# Legendary performances of Freni



## Elgarian (Jul 30, 2008)

Does anyone out there have this? I can't find any reviews of it anywhere, though it came out over a year ago - so I have no idea how good are the performances, nor how good are the recordings. If anyone can say anything about it, I'd be much obliged.


----------



## jhar26 (Jul 6, 2008)

I don't have this set, but I have three of the operas with Freni that are included in this box set. You know about the _La Boheme_ (if it's the famous Pavarotti/Freni/Karajan set). The _Faust_ recording is with Placido Domingo and Thomas Allen. It's not bad but somehow lacks intensity. The de Los Angeles/Gedda/Christoff/Cluytens set is still the best _Faust_ recording as far as I know. The _Le Nozze di Figaro_ set is solid - featuring your _Four Last Songs_ fave Jessye Norman as the countess. It's not my fave _Figaro_ recording, but it's good and Freni is charming.
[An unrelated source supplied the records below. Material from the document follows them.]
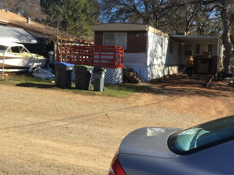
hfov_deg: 43.8
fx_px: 291
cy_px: 74
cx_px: 129
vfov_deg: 33.5
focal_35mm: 43
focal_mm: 4.15
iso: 25
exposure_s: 1/693
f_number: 2.2
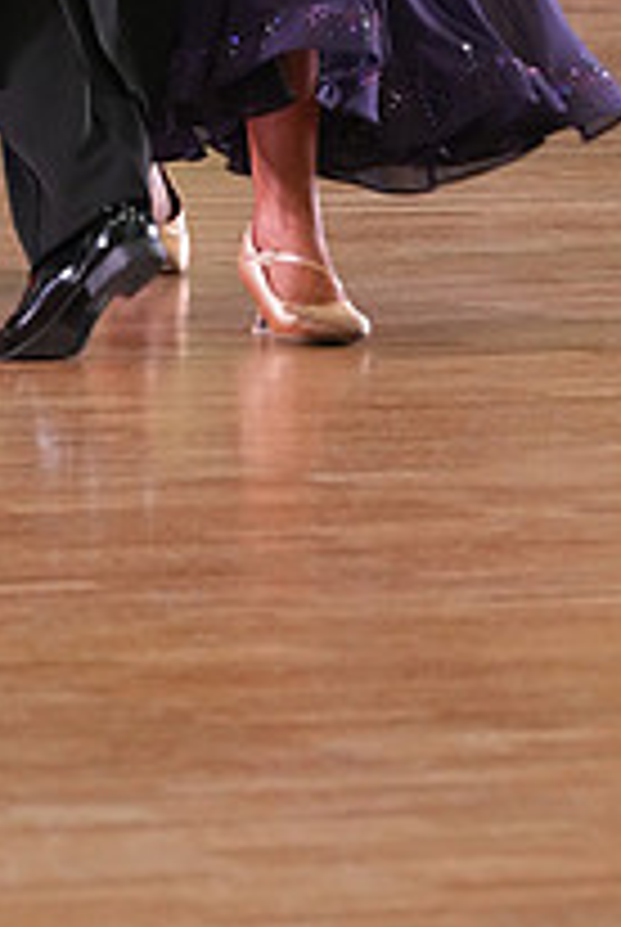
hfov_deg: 2.5
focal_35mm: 562
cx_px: 281
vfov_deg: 3.7
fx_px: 14492
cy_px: -338
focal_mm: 200
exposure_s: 1/200
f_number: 6.3
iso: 4000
All of my above comments only apply if these are indeed the recordings that are included in this box set, because it's entirely possible (even likely) that there are several versions with Mirella available in some of these operas. A 24 page booklet means that there won't be any librettos.


----------



## Elgarian (Jul 30, 2008)

There's a detailed listing here - and you'll see that none of these performances are the ones you mention.

My guess (I believe they're all live recordings) is that they're from radio broadcasts (like the 69 Boheme that I bought recently - now, if only they were _that_ good ....). So far in my investigations, it seems as if the only way to find out what the recordings are like is to buy one....


----------



## Elgarian (Jul 30, 2008)

I've found some samples (184, to be precise) here, but unfortunately they're RealPlayer files at 16Kbps, so it's like listening to music over the phone, and one can't deduce anything about the recording quality.


----------